• Tarea A
Cambia "ladrón" por "asaltante" y vuelve a escribir el texto sobre los impuestos de "Es bien sabido desde" a "tributario así suscripto.".
• Tarea B
Responde estas preguntas sobre el texto sobre los impuestos:
(i) Según Henry Ford, ¿qué habría contestado la gente a principios del siglo XX si se le hubiera preguntado qué necesitaba?
(ii) ¿Con qué cuenta el recaudador de impuestos que lo distingue de un ladrón?
(iii) ¿Qué edad tiene el chico que, según el texto, sabe que el pueblo desautorizaría a sus mandatarios?

La única forma civilizada de superar el suicida afán por los bienes del prójimo promovido por el culto oficial del parasitismo y de la envidia que emponzoñan la sociedad, es tomar como norma en todos y cada uno de los casos de interacción social el áureo principio de lo voluntario primando sobre lo coactivo.
No es algo imposible: como dijo Henry Ford antes de inventar el automóvil para todos, “imposible significa que aún no has encontrado la forma adecuada de hacerlo” agregando a continuación que “si a principios del siglo XX le hubiésemos preguntado a la gente qué cosa necesitaba, sólo hubieran respondido: un caballo mejor”.
Hoy responderían “una democracia política mejor”.

Es bien sabido desde la época de los reyes absolutos que los tributos son simples exacciones coactivas, no consentidas. Es decir, liso y llano robo por parte de la corona. Y que la única diferencia entre un ladrón y un recaudador de impuestos es que el segundo opera con una maquinaria monopólica de fuerza armada apoyándolo.
También es bien sabido que los actuales regímenes democráticos legitiman la continuidad de estas exacciones en el aval de una mayoría relativa de legisladores, avalados a su vez por el voto de una mayoría relativa del pueblo. Pueblo que quedaría obligado a pagar el “contrato” tributario así suscripto.

Aunque cualquier chico de 7 años sabe, a su vez, que esos mismos mandantes (el pueblo) desautorizarían en los hechos, en el acto y en bloque a sus mandatarios (los legisladores), si se diera el caso en que el gobierno decidiera dejar de apoyar la pistola en la espalda de los ciudadanos para efectivizar dicho cobro (despenalizando el “delito” de evasión impositiva, por ejemplo). Muy pocos pagarían, avalando los gastos de sus funcionarios.

• Material disponible
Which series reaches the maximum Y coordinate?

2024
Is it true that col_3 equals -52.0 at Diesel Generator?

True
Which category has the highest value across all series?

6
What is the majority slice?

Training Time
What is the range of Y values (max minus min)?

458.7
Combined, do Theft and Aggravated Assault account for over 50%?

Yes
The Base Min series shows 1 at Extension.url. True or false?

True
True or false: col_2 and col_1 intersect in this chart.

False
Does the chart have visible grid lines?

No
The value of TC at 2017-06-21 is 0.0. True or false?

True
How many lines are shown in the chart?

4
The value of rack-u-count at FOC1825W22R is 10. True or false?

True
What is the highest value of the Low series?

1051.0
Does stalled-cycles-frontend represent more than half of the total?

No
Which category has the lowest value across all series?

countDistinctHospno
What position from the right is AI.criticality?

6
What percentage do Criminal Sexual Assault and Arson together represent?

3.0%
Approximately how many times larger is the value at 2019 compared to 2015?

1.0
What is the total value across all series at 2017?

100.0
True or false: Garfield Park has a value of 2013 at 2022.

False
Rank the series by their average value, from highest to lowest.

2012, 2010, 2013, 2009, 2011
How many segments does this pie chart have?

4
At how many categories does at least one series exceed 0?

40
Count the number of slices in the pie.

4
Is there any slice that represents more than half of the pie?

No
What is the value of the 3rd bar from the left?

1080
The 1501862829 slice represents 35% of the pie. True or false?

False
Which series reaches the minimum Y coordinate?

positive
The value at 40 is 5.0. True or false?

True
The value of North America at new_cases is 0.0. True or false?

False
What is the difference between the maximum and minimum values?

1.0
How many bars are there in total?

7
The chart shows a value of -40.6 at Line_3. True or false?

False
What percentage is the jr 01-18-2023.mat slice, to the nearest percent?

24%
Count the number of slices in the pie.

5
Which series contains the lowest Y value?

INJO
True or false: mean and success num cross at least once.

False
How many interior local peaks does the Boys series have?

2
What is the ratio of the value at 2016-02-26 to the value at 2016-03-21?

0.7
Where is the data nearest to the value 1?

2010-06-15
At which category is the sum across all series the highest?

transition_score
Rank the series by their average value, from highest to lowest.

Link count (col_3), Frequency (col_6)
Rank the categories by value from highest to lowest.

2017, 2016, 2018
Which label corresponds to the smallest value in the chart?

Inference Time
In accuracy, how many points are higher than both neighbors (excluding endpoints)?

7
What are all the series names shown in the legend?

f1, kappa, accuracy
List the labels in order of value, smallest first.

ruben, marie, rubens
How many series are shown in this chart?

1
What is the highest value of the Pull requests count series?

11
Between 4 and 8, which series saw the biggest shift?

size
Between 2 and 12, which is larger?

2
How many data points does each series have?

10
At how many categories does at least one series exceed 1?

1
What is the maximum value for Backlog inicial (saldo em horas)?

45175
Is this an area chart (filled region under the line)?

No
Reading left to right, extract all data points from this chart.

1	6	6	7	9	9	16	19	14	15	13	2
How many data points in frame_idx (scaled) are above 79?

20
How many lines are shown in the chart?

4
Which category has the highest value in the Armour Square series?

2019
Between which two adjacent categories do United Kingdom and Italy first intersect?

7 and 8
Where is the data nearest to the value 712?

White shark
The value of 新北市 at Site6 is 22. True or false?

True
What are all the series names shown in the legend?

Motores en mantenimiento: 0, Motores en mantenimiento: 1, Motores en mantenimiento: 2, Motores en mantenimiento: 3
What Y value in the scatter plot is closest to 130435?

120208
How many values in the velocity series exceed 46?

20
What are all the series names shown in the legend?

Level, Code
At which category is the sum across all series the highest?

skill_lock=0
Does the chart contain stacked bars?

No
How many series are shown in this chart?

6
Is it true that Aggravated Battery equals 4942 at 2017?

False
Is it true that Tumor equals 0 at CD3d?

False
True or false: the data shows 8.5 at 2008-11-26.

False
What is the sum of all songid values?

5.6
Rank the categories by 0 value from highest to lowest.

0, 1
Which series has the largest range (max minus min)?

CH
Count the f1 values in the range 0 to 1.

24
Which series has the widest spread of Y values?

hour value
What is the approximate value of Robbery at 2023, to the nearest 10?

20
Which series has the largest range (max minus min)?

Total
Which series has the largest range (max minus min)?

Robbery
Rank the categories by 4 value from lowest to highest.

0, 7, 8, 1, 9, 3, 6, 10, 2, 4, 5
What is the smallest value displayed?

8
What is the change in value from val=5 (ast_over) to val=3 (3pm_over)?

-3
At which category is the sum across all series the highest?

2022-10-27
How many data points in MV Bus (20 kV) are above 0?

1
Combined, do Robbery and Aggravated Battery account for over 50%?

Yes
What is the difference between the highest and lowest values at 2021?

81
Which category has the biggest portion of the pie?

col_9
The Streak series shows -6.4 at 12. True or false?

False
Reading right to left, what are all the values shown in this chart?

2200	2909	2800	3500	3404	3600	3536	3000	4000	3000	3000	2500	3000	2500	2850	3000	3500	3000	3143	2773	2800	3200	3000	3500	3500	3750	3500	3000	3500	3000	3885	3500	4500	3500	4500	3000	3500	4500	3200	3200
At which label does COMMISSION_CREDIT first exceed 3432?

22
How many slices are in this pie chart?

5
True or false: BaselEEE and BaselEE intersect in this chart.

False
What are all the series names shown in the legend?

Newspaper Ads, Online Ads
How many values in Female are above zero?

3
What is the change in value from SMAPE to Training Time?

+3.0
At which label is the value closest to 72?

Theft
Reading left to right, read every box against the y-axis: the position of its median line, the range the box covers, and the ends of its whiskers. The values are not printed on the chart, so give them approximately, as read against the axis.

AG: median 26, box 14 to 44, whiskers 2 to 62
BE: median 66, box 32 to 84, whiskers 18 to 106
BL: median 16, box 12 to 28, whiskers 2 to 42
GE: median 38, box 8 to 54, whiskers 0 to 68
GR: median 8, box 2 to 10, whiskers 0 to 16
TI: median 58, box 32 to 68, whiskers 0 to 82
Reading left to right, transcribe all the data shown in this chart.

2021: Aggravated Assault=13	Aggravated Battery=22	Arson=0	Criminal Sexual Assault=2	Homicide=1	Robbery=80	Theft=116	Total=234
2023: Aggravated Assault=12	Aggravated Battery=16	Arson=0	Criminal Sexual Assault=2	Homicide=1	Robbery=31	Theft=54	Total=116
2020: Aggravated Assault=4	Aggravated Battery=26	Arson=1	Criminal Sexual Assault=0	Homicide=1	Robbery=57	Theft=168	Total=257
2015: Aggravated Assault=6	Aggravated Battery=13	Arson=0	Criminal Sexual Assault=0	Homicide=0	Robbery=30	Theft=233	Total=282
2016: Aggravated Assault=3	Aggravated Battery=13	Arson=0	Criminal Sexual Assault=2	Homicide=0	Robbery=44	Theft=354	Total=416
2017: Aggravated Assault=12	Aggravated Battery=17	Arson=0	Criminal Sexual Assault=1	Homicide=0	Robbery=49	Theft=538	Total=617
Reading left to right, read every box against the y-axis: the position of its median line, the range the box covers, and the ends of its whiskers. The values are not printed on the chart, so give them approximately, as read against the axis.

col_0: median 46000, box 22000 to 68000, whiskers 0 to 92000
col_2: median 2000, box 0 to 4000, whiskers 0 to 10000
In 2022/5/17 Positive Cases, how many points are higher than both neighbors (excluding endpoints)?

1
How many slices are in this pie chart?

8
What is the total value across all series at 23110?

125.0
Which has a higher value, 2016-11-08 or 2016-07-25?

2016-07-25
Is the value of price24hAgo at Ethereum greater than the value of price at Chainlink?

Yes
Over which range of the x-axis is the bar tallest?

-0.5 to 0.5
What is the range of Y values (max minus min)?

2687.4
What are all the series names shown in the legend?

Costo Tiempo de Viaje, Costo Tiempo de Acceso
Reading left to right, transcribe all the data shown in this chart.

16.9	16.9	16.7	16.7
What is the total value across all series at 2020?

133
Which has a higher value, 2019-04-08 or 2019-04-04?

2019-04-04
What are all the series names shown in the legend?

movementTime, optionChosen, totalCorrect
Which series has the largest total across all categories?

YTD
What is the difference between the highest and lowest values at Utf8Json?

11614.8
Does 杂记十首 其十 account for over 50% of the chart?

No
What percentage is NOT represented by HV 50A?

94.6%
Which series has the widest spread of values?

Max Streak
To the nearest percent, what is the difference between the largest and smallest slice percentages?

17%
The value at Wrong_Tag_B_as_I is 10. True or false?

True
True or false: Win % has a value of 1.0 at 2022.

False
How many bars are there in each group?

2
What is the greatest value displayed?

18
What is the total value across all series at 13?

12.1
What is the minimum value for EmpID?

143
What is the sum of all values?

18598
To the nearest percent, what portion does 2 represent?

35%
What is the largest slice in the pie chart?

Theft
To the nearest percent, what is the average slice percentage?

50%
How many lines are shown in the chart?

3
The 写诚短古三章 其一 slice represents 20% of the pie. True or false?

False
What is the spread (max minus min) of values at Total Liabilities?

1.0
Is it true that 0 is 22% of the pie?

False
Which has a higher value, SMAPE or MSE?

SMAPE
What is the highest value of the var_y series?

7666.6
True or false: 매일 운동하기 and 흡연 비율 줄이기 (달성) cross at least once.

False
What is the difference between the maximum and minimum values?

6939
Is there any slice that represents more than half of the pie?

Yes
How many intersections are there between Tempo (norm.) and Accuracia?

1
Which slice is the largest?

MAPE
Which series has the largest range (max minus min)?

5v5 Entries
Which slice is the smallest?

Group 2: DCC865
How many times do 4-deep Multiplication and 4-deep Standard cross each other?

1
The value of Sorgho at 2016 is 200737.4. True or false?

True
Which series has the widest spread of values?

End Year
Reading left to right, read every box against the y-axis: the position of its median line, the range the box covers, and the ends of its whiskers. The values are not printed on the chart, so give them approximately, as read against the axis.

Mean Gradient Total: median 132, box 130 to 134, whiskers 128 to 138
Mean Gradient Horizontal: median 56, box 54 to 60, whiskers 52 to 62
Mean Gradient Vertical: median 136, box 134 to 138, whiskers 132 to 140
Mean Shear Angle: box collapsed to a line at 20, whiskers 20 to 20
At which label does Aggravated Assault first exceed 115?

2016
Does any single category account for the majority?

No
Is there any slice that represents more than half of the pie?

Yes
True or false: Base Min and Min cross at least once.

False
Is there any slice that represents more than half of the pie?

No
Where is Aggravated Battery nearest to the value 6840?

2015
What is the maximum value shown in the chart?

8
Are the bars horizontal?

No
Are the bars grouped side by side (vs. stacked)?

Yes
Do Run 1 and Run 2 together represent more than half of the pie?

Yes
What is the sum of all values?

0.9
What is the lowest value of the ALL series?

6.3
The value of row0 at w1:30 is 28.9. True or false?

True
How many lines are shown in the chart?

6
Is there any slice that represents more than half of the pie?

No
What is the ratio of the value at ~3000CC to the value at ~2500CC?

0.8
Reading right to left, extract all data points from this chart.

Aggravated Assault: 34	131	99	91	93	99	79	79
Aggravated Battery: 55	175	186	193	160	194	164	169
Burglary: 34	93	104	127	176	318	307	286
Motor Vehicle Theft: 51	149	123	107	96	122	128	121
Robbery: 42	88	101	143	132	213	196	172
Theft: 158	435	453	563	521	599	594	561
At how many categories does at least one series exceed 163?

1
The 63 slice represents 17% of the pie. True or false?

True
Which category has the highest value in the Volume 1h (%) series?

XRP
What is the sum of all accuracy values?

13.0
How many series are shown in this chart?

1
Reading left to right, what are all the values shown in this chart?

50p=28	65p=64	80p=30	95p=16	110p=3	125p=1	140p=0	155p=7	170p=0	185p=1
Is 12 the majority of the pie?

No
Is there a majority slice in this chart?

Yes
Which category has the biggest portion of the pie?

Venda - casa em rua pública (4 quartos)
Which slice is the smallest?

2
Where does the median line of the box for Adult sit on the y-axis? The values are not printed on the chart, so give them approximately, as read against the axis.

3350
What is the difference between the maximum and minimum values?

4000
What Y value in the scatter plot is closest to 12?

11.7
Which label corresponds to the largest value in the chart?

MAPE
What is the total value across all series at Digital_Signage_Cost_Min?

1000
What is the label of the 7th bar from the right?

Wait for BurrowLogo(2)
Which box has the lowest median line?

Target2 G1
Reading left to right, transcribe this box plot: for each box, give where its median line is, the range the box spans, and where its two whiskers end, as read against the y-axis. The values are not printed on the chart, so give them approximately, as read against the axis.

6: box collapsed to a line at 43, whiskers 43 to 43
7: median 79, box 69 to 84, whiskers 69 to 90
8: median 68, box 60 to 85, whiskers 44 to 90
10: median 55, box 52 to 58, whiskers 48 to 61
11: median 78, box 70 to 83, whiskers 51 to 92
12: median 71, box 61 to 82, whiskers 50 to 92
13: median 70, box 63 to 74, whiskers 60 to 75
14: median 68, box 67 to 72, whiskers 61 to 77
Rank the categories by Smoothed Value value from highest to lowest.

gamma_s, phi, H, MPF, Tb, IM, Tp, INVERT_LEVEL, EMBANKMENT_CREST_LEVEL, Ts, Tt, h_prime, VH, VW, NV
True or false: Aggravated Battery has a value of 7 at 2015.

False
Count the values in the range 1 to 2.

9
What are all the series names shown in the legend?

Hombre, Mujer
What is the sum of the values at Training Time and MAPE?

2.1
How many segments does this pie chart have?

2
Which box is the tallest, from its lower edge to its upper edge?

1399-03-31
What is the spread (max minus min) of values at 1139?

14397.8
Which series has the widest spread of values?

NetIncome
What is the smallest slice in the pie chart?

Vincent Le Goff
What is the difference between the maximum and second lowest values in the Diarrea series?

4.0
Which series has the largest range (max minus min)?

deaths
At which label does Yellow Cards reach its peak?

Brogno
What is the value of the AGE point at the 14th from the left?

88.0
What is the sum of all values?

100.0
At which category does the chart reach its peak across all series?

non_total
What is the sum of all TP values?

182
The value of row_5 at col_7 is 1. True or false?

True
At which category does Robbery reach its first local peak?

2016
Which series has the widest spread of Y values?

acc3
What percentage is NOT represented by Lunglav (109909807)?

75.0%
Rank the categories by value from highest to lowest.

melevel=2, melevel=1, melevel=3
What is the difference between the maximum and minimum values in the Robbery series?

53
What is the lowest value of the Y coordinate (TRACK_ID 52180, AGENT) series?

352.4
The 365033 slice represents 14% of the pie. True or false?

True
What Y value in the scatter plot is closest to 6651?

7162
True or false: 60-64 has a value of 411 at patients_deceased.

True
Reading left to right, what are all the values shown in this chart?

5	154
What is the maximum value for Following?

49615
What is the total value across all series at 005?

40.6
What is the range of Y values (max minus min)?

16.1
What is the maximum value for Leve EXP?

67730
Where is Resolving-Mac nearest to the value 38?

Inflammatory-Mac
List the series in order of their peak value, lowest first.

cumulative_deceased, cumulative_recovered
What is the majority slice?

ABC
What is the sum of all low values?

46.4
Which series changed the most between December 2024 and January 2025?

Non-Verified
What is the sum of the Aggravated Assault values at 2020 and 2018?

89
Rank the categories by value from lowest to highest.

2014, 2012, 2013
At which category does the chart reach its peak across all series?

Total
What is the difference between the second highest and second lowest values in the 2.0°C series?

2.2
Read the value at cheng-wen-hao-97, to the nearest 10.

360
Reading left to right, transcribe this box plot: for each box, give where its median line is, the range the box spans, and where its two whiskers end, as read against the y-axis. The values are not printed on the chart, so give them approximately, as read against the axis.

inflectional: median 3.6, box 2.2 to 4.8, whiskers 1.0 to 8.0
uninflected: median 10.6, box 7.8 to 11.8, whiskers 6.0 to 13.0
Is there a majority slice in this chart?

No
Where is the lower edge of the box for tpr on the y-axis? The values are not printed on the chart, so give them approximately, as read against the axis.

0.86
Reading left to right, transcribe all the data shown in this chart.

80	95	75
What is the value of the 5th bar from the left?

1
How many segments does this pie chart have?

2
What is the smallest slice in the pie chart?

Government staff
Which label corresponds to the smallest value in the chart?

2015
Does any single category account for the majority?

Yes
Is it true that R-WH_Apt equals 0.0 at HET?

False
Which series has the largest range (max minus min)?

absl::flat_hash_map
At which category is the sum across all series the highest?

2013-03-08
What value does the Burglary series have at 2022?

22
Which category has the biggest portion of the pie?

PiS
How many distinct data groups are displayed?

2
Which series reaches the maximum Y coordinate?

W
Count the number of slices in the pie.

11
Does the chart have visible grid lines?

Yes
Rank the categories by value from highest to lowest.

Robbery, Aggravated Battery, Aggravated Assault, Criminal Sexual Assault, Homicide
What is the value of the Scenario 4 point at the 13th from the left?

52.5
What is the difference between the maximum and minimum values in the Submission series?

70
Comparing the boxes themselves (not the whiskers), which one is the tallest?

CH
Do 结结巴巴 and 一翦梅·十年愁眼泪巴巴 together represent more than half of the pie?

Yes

• Tu respuesta A
Es bien sabido desde la época de los reyes absolutos que los tributos son simples exacciones coactivas, no consentidas. Es decir, liso y llano robo por parte de la corona. Y que la única diferencia entre un asaltante y un recaudador de impuestos es que el segundo opera con una maquinaria monopólica de fuerza armada apoyándolo.
También es bien sabido que los actuales regímenes democráticos legitiman la continuidad de estas exacciones en el aval de una mayoría relativa de legisladores, avalados a su vez por el voto de una mayoría relativa del pueblo. Pueblo que quedaría obligado a pagar el “contrato” tributario así suscripto.

• Tu respuesta B
(i) Un caballo mejor.
(ii) Con una maquinaria monopólica de fuerza armada que lo apoya.
(iii) 7 años.